Negotiator satisfaction affects the likelihood that the other side will do business with you in the future, fully honor the contract, and act in good faith. How does social comparison on price affect negotiator satisfaction? Novemsky and Schweitzer warn that you’re unlikely to ensure customer satisfaction simply by explaining that you earned only a moderate profit from the deal. If your counterpart later finds out that his competitors paid less, he’s likely to be dissatisfied—and to avoid negotiating with you in the future.
Of course, price is the easiest basis for comparison in negotiation. Customers are far more likely to compare themselves with others on price than on a host of other important dimensions, such as timing of delivery, payment schedule, servicing of the contract, and so on. For this reason, you’d be well advised to ensure that customers won’t receive bad news when they compare prices with those outside the negotiation.

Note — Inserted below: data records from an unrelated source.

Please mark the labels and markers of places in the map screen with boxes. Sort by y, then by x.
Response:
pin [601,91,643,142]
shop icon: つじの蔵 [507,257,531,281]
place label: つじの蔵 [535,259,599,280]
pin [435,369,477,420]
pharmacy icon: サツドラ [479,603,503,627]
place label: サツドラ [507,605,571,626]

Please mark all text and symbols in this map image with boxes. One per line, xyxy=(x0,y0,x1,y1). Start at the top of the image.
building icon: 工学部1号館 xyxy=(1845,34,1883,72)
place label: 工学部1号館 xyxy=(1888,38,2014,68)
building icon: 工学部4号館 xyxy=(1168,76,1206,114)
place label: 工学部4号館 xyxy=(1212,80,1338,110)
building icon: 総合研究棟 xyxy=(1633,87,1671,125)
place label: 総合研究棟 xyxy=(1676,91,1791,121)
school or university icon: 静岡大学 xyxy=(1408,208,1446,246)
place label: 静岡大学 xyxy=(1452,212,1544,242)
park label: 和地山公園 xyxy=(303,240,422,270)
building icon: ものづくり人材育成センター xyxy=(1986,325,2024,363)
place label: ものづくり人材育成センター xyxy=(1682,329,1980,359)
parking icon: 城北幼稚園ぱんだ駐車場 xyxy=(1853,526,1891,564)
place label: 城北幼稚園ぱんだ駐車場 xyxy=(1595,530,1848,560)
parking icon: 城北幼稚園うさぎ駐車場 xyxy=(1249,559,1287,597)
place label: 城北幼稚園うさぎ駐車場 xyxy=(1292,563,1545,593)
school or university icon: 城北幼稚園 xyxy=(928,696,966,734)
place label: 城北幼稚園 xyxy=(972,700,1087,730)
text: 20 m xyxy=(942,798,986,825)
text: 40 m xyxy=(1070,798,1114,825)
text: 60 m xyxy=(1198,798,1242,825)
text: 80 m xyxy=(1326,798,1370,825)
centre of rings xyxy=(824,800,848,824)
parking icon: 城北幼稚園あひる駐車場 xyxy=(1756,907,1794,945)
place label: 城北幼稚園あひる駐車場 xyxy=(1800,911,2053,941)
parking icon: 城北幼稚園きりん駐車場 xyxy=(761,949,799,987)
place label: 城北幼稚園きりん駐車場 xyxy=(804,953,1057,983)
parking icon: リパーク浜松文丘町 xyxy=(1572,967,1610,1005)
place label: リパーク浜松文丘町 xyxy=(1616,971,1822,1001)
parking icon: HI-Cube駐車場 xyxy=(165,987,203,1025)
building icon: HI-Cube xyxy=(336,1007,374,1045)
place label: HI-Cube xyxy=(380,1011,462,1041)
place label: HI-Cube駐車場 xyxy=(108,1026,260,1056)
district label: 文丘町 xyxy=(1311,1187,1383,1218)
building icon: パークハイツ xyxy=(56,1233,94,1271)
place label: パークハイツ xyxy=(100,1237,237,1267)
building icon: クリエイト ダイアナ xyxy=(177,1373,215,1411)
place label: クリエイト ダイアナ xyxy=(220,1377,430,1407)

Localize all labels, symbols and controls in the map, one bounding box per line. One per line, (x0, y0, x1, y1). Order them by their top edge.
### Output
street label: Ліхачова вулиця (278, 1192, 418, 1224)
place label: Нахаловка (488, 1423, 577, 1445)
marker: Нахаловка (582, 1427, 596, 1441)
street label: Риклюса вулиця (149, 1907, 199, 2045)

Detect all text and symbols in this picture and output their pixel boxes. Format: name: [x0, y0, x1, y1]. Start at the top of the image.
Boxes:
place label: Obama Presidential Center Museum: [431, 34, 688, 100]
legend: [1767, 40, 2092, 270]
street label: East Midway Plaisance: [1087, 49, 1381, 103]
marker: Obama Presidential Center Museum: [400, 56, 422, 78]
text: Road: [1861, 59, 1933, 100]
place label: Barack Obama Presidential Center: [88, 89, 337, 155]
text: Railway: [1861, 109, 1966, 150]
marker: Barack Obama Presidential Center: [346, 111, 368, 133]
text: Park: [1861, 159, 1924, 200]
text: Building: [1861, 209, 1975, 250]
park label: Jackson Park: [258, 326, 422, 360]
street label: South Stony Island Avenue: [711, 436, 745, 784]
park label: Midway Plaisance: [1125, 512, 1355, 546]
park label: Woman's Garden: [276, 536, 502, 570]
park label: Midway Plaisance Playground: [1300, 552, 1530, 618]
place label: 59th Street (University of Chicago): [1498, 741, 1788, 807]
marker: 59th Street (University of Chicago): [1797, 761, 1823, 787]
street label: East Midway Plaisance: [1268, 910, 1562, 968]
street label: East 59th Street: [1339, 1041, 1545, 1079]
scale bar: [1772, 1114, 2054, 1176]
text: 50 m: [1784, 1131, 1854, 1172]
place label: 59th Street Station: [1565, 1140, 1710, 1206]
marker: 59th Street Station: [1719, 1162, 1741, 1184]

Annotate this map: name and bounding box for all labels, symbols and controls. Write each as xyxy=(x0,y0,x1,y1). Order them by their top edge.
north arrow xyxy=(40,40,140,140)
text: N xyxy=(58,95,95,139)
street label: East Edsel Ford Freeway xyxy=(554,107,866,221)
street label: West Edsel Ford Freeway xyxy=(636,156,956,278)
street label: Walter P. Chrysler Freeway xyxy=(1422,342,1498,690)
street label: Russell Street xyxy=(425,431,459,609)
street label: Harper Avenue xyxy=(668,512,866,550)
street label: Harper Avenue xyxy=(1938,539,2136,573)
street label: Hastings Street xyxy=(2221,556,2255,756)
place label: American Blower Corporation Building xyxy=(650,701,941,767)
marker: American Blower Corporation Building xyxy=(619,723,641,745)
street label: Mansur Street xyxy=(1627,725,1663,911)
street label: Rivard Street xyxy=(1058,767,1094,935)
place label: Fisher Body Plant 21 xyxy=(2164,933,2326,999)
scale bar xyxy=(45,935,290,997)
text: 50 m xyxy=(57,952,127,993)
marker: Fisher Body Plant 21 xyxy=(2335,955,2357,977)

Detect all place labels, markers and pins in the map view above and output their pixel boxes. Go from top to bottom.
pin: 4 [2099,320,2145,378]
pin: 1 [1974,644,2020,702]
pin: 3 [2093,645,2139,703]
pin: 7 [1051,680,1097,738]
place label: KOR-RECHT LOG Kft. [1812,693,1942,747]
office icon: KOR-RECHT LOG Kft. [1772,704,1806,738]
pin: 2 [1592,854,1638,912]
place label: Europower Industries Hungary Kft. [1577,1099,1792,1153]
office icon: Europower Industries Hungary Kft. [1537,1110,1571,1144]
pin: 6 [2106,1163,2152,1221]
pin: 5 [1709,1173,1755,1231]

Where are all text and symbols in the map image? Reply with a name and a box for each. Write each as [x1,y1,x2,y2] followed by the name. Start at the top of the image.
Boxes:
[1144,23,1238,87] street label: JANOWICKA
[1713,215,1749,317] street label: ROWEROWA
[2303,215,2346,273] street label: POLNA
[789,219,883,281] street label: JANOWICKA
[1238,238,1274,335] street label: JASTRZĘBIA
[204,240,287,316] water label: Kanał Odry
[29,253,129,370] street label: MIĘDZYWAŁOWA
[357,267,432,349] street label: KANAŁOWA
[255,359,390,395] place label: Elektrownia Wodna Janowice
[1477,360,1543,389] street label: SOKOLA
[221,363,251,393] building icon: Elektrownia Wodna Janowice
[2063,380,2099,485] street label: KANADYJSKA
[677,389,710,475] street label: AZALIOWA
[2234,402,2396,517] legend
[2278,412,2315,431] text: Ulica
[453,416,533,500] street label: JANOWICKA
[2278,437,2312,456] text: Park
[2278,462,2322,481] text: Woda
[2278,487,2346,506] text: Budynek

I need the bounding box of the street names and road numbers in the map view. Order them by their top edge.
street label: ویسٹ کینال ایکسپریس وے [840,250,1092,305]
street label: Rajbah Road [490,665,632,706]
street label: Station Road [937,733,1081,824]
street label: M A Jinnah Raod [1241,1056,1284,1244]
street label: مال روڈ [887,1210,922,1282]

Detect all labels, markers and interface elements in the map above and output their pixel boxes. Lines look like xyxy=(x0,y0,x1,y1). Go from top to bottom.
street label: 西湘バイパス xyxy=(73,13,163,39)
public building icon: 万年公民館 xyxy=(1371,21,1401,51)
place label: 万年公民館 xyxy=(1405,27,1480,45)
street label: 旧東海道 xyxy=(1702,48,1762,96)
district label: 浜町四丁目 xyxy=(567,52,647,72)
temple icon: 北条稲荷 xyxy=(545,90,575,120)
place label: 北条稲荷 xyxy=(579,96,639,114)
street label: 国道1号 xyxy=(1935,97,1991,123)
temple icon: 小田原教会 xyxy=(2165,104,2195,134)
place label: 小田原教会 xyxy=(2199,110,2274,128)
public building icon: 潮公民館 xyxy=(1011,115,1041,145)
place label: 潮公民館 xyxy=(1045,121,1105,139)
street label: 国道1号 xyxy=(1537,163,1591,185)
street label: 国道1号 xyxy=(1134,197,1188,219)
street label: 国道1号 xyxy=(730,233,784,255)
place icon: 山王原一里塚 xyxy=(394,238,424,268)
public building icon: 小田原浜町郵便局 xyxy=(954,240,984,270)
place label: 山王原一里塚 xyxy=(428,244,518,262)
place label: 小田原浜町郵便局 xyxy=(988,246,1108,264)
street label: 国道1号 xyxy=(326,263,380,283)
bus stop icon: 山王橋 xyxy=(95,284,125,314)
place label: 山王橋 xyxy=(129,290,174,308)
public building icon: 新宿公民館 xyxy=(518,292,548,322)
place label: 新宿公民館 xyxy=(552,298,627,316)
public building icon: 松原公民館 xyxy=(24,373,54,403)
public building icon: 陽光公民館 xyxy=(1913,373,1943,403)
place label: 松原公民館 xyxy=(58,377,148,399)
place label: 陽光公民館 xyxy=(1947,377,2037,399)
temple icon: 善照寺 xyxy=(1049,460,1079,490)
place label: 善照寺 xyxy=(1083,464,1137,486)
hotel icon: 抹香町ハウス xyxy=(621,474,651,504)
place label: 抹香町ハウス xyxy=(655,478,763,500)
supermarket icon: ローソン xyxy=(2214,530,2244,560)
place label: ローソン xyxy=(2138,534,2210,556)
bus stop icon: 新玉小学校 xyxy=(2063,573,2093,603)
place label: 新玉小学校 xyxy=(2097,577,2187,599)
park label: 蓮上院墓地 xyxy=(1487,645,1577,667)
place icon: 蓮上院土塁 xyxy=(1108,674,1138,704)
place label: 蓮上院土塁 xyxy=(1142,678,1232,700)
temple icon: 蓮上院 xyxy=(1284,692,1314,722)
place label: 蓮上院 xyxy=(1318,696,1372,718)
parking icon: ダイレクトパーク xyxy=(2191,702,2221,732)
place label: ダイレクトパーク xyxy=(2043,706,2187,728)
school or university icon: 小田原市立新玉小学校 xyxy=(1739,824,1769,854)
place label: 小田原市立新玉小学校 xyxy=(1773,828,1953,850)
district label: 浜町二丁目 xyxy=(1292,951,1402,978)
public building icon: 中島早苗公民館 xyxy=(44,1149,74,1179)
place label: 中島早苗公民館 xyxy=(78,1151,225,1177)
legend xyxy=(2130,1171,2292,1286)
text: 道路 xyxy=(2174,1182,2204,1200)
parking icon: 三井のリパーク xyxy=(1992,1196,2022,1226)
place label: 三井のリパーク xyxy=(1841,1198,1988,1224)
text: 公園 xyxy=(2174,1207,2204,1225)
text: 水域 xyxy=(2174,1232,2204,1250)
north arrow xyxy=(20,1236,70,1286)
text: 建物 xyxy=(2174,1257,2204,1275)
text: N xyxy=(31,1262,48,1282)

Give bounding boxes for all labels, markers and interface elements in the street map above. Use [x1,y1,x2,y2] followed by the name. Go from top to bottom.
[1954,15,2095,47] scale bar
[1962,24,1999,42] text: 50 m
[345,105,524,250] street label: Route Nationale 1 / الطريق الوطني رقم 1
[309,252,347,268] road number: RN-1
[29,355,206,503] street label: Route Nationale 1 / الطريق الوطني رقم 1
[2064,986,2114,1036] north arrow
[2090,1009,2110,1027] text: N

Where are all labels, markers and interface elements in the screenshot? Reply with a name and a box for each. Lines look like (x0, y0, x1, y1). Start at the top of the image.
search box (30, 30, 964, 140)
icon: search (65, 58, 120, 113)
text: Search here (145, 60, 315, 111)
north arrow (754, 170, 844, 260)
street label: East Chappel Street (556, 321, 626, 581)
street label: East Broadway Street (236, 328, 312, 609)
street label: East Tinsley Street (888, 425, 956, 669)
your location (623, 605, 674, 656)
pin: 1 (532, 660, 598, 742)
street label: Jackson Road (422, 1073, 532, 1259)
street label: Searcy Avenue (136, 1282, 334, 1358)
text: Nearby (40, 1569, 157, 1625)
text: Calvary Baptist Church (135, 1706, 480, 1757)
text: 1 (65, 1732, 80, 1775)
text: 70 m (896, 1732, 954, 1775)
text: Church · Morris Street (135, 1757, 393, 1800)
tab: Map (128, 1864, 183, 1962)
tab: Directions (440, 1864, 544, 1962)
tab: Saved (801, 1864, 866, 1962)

That is an interesting insight into the human nature as it seems to play into the innate sense of fairness and justice of human beings, and we can see this outside the business or corporate environment, like for example, if a consumer purchases a product such as a television in store one day, but then later sees that same product model listed on a price comparison site and being sold for a price much lower than what they have already paid, their level of satisfaction with that purchase will plummet. Their rights will not have been violated as they willingly chose to spend where they did, but the sense of value and satisfaction decreases and they may feel wronged for not being provided with good value.
As always price is a major consideration but price should never be the top priority in choosing a negotiator or attorney. Working on complicated divorces and child support matters in Hudson County, New Jersey has taught me that price is defintely not the key factor in working with mediators and negotiators.